** HOW TO COMPLETE THIS TASK **
Where does the string "deleteByQuery" appear in the material? Copy each line that holds it.

━━━ DATASET ━━━

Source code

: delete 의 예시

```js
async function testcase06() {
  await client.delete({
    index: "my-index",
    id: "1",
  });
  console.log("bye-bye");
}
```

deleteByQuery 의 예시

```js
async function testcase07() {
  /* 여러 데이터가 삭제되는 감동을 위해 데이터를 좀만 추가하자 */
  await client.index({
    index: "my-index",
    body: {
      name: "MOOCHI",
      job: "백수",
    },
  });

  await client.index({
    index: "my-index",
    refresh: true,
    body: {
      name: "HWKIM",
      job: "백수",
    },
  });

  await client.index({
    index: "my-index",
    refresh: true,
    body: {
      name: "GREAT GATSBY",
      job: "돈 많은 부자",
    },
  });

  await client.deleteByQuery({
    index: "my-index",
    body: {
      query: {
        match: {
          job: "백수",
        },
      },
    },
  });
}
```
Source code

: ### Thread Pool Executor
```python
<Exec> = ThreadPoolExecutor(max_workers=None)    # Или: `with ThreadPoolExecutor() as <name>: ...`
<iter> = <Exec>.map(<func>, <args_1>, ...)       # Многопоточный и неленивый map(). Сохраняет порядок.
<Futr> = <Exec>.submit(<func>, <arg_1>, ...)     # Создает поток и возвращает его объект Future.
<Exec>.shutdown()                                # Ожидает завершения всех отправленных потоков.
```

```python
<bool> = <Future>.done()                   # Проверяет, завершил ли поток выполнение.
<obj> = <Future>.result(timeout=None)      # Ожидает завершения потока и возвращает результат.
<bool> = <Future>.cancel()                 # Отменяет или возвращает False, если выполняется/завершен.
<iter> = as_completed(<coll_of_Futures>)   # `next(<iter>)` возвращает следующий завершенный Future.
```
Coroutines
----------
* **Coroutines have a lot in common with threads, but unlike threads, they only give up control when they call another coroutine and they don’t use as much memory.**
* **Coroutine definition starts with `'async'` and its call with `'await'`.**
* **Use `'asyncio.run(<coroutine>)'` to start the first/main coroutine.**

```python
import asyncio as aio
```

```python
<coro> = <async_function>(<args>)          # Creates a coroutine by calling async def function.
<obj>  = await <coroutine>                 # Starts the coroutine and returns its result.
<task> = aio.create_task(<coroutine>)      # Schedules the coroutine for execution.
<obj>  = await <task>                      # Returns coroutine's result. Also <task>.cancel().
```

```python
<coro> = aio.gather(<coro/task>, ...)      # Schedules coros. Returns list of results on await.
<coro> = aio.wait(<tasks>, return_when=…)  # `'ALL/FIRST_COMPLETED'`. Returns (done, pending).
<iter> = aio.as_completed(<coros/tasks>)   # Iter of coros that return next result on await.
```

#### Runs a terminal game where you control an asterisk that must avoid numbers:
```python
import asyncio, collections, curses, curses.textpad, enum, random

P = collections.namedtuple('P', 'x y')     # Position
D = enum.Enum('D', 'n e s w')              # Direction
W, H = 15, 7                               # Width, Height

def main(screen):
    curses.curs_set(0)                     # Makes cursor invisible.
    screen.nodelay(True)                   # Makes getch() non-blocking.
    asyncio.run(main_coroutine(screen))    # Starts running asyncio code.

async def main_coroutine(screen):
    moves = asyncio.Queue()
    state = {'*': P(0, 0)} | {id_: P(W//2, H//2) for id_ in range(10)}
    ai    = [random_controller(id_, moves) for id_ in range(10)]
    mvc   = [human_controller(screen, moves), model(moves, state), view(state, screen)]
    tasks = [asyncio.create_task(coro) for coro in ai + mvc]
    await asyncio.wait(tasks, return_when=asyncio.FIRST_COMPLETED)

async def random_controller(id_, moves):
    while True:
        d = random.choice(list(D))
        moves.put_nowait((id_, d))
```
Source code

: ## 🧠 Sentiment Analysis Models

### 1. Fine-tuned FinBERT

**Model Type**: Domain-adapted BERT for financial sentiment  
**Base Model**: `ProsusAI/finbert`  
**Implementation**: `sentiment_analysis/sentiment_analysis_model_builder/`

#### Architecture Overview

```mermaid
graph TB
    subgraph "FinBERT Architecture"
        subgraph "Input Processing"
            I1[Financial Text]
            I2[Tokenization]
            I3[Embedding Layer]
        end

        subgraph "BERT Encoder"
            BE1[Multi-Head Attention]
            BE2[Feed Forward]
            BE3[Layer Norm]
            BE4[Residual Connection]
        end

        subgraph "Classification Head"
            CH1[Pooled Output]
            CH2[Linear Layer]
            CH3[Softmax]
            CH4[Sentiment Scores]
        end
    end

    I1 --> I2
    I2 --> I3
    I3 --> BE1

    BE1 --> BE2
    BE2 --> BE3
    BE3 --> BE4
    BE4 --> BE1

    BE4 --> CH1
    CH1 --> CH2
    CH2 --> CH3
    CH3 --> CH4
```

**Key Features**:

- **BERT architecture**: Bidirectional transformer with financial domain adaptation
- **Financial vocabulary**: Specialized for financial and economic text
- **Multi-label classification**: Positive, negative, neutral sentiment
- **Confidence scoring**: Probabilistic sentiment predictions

━━━

** EXERCISE ANSWER **
deleteByQuery 의 예시
  await client.deleteByQuery({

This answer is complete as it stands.